-- EXERCISE INSTRUCTIONS --
Locate every line in the records below that contains the word "none", and copy each one.

*** Opening TASK INPUT ***

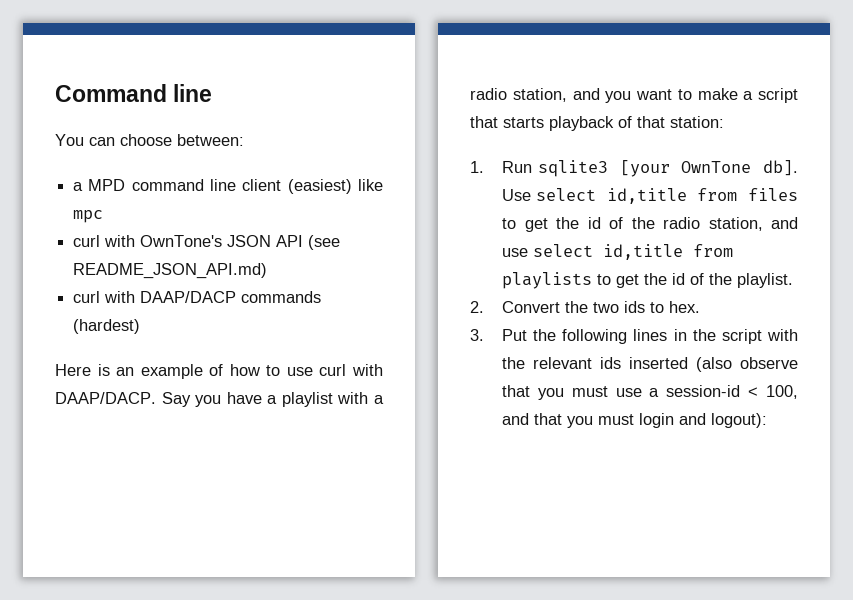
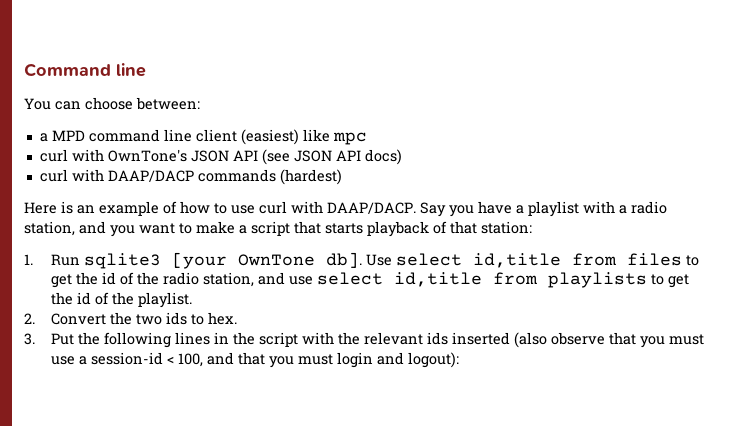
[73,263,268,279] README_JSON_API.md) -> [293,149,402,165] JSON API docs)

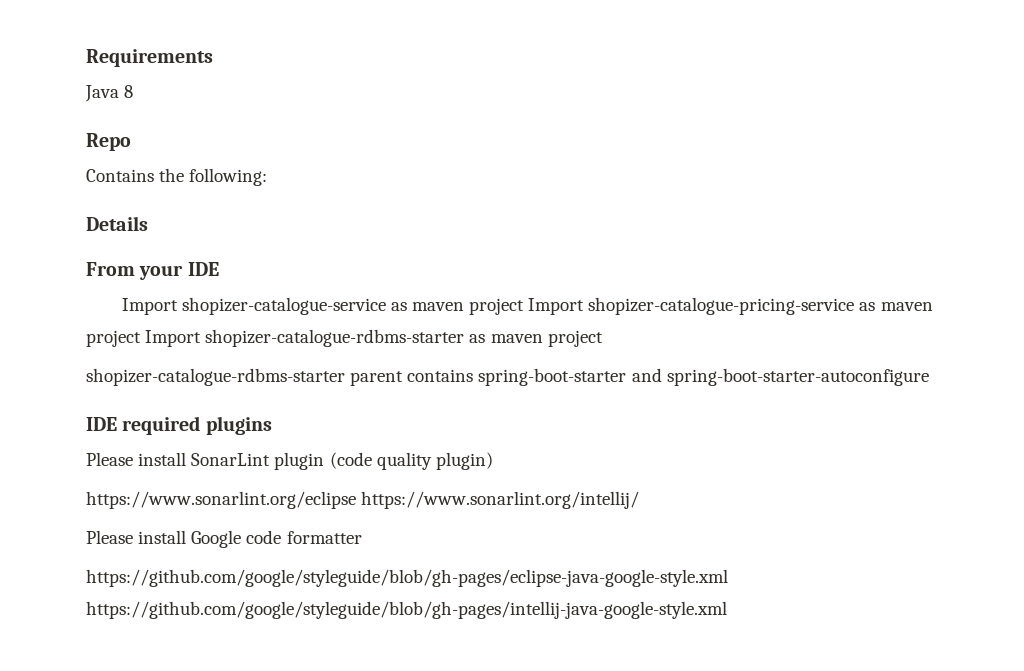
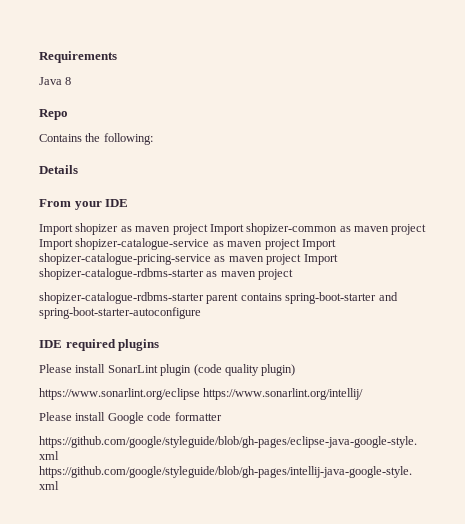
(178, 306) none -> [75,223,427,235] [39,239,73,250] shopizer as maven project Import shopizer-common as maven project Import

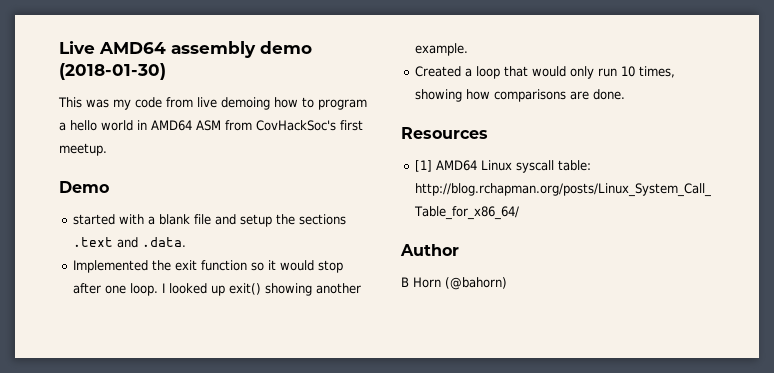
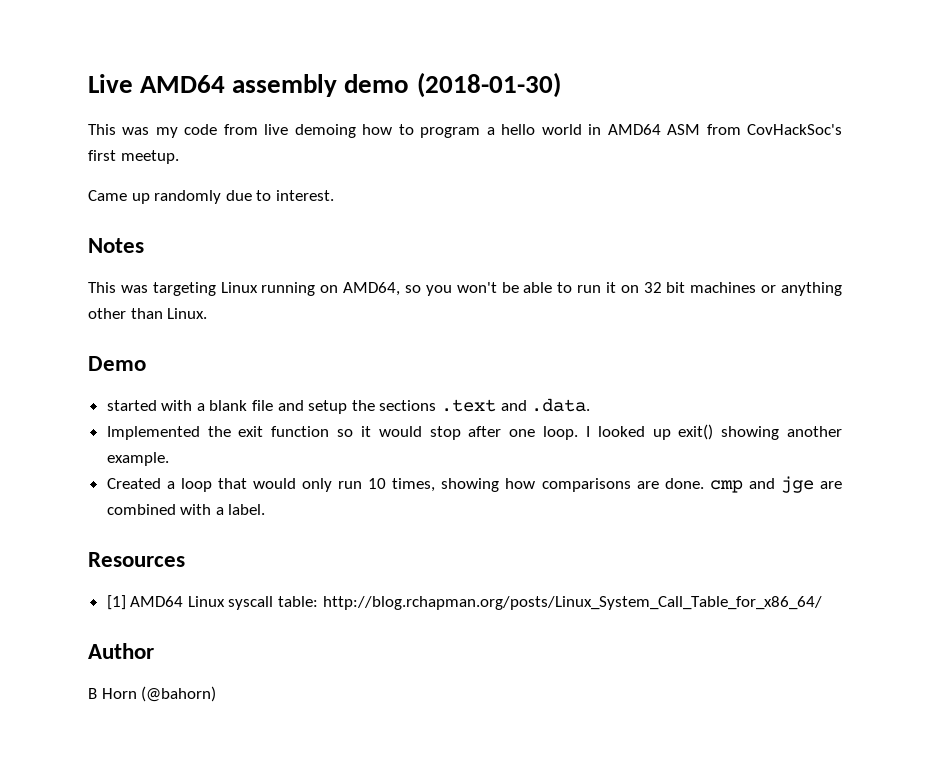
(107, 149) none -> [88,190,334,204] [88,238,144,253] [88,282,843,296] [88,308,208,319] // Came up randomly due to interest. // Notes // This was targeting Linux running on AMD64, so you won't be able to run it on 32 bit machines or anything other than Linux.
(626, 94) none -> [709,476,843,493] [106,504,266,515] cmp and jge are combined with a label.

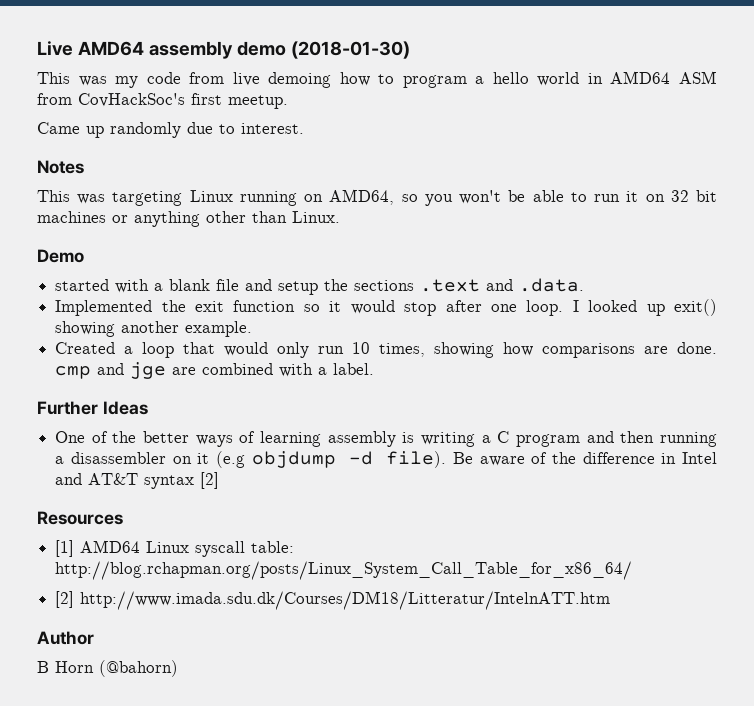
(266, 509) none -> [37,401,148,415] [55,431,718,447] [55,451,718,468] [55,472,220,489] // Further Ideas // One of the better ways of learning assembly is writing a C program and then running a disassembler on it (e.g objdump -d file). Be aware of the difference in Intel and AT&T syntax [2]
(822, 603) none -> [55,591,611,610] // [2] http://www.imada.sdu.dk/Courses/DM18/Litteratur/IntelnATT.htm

*** Closing TASK INPUT ***
*** Opening TASK INPUT ***

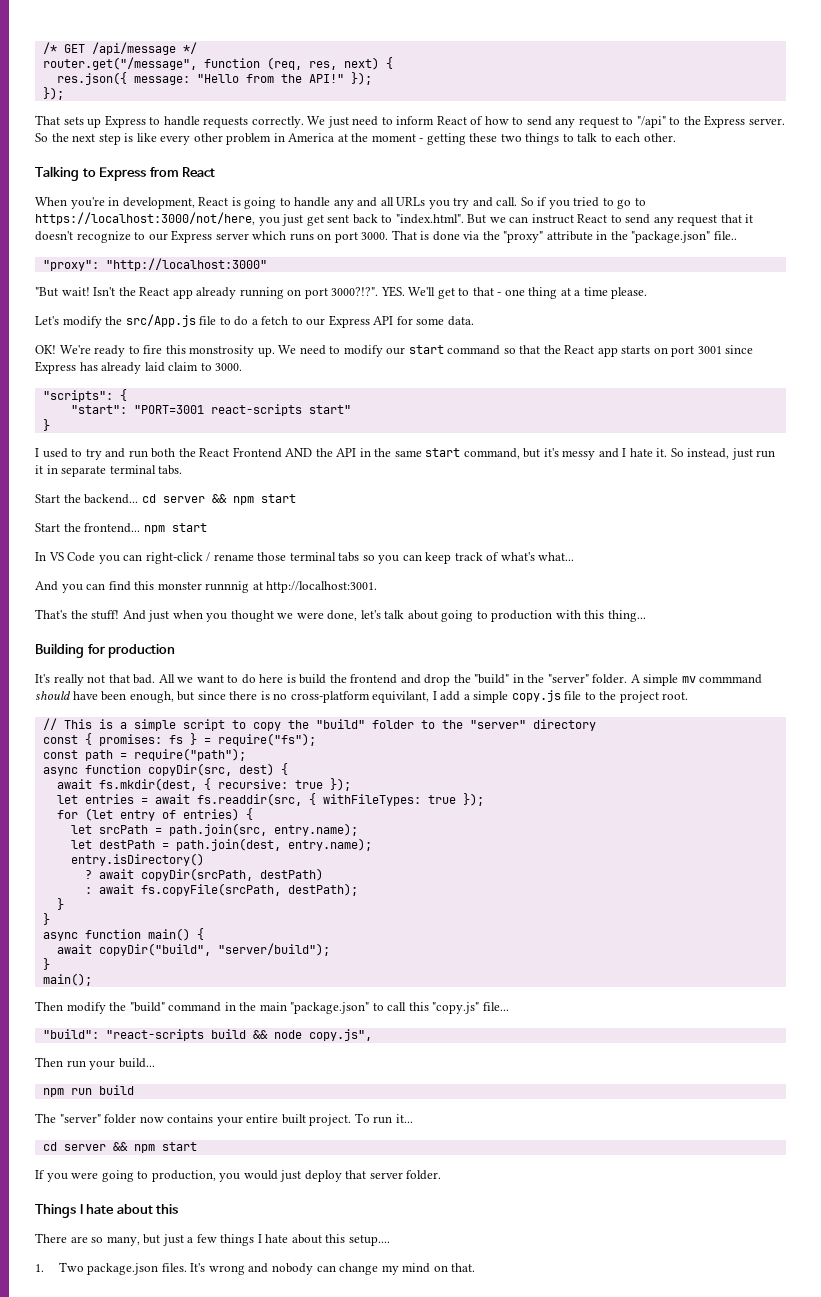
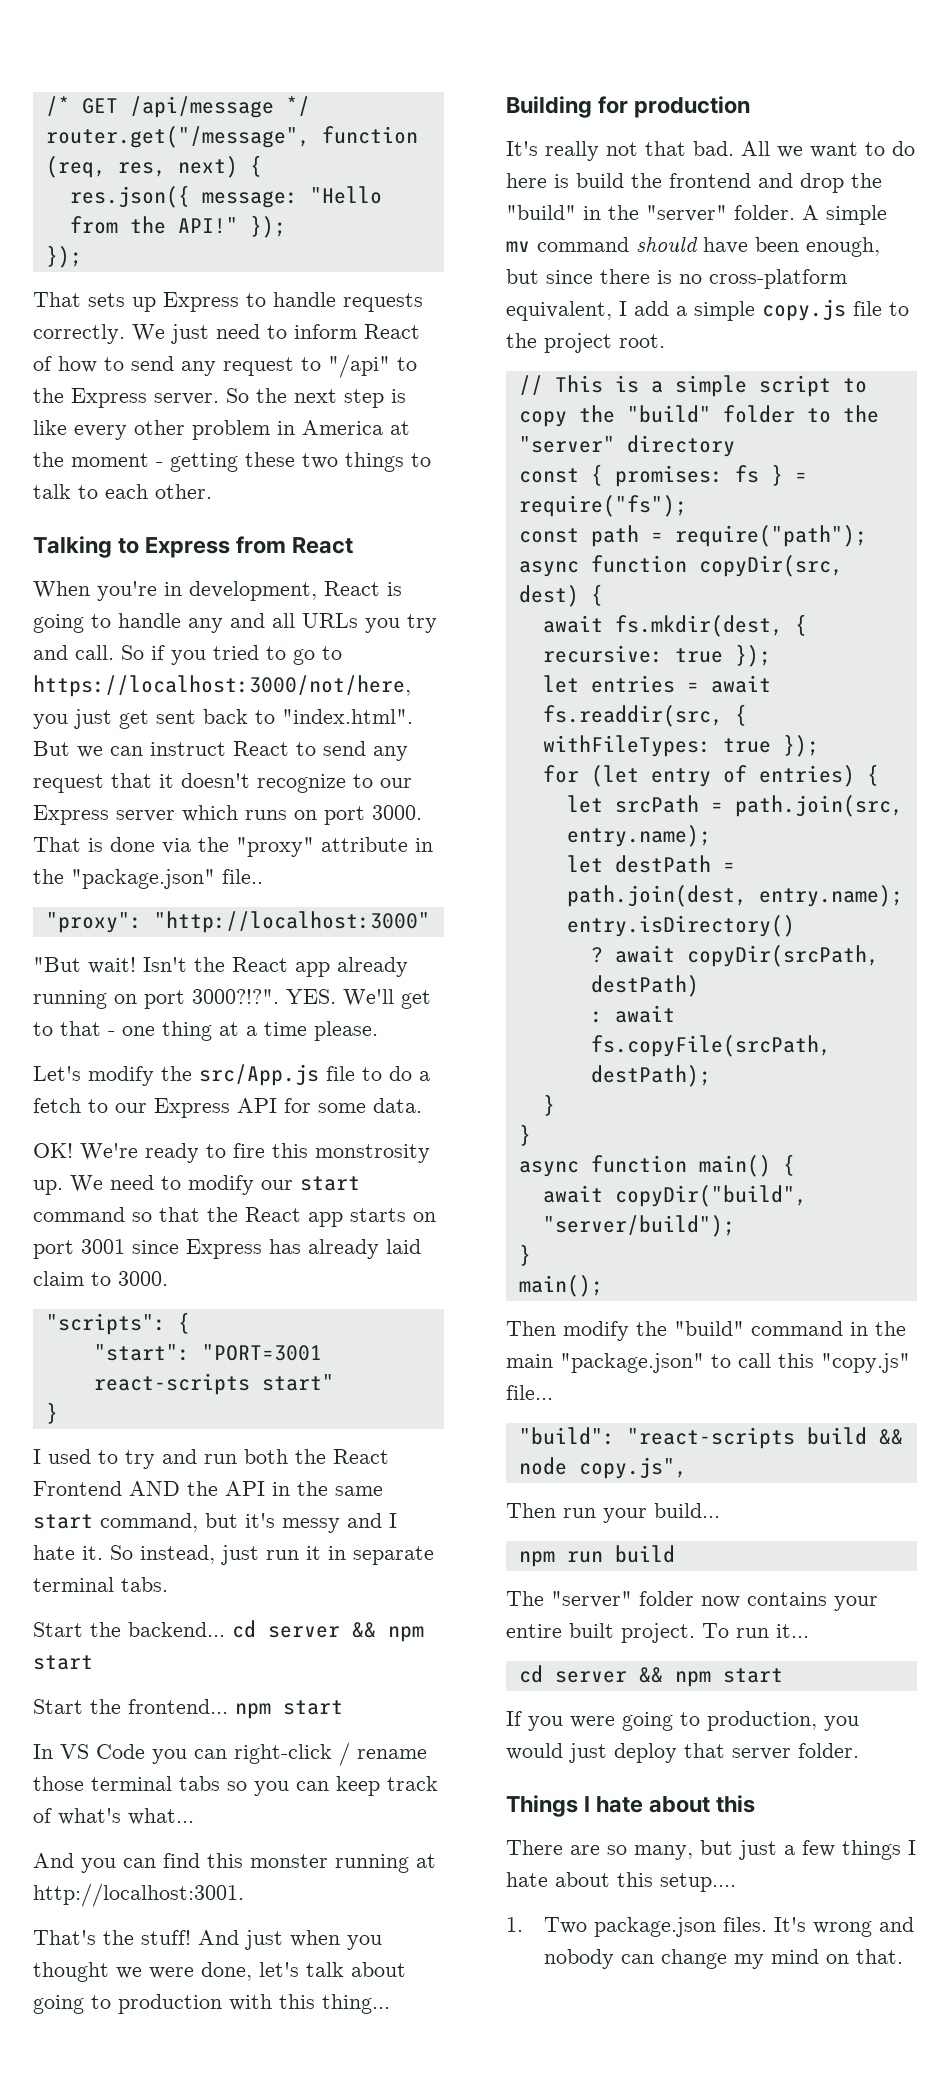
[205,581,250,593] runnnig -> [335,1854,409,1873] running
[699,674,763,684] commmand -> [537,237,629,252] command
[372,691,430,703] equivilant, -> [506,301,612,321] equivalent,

*** Closing TASK INPUT ***

-- TASK ANSWER --
(178, 306) none -> [75,223,427,235] [39,239,73,250] shopizer as maven project Import shopizer-common as maven project Import
(107, 149) none -> [88,190,334,204] [88,238,144,253] [88,282,843,296] [88,308,208,319] // Came up randomly due to interest. // Notes // This was targeting Linux running on AMD64, so you won't be able to run it on 32 bit machines or anything other than Linux.
(626, 94) none -> [709,476,843,493] [106,504,266,515] cmp and jge are combined with a label.
(266, 509) none -> [37,401,148,415] [55,431,718,447] [55,451,718,468] [55,472,220,489] // Further Ideas // One of the better ways of learning assembly is writing a C program and then running a disassembler on it (e.g objdump -d file). Be aware of the difference in Intel and AT&T syntax [2]
(822, 603) none -> [55,591,611,610] // [2] http://www.imada.sdu.dk/Courses/DM18/Litteratur/IntelnATT.htm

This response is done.